In Bill’s Blog, I hope to tell the tale of this conversion–this secular “redemption”–by way of examples from my own experience–focused on the Inherited Heart: An American Memoir, but also other books I’ve published and music I’ve made (the discovery of the joys of YouTube for one!). The journey from skepticism and concern that I might get gorged by an information glut (an infusion of “infotoxins”) to solid belief in the benefits of a revolutionary “State of the Art” approach (with its nutritional value: a healthy new means of getting “word out”) has truly been a “trip” –and discovering what’s available today has turned out to be an adventure, in and of itself!

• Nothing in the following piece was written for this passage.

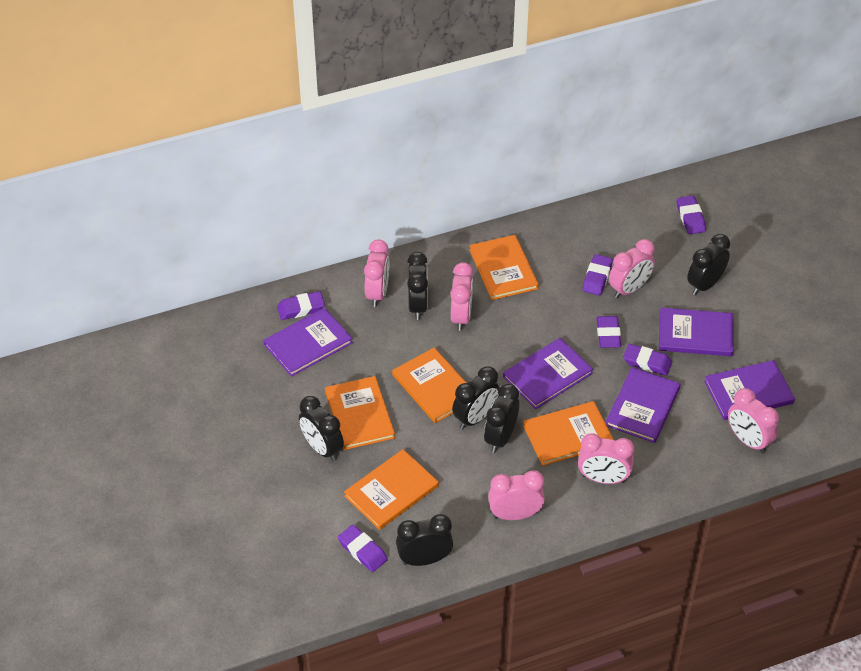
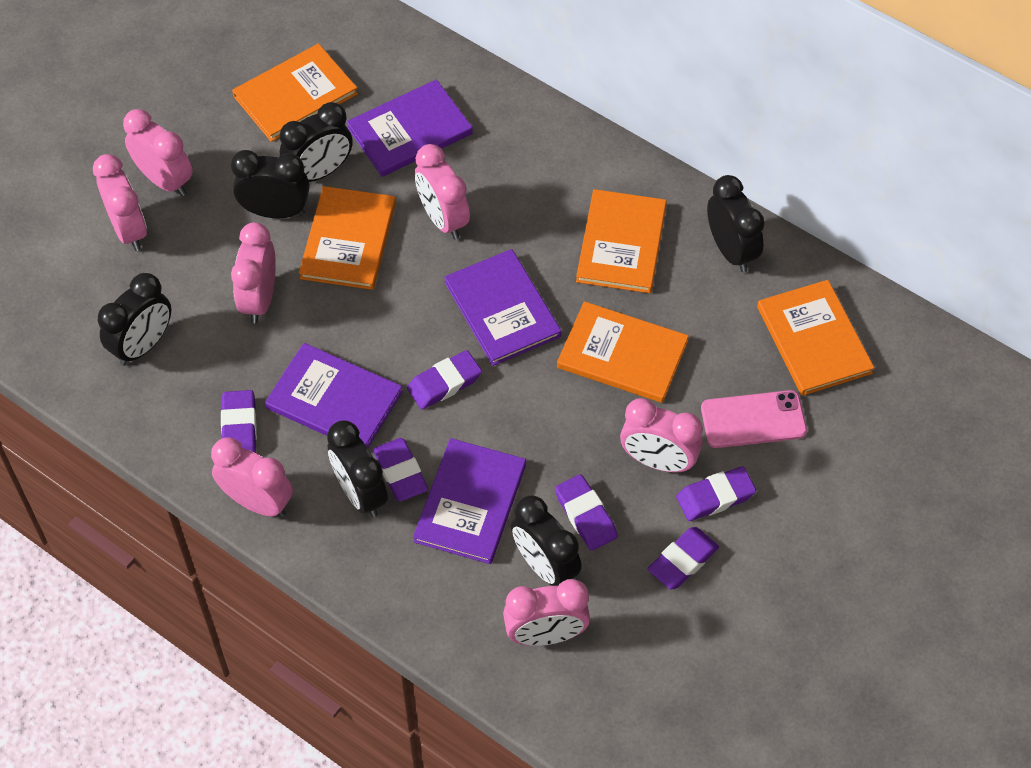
pink clock: 6 -> 7
pink phone: 0 -> 1
purple book: 5 -> 4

I’d like to close out this portion of “About” with a coda referring to the panoramic photograph that tops Bill’s Blog. When my wife Betty and I started what’s now been a fifty-six year marriage, we were twenty-one and lived for a summer in The Garden of Eden, in what I call a “shack” and she calls a “cabin” on an open spot on the Wailua River in Kauai. We were surrounded by mangos, papaya, bananas, with crayfish in the river, subsistent no electricity living, but “city kids,” we didn’t really have a clue as to what to do with it all. While my beautiful young wife scythed down grass in front of our shack/cabin, I sat under a lenai and wrote stories about having been beat up in the subways of Brooklyn! The photo shows the bend in the river (on the left) where we lived, half a mile up from the Pacific Ocean, which we reached by canoe. And yes, the photo does do full justice to the sunrise, the landscape, and the river–that timeless adventure!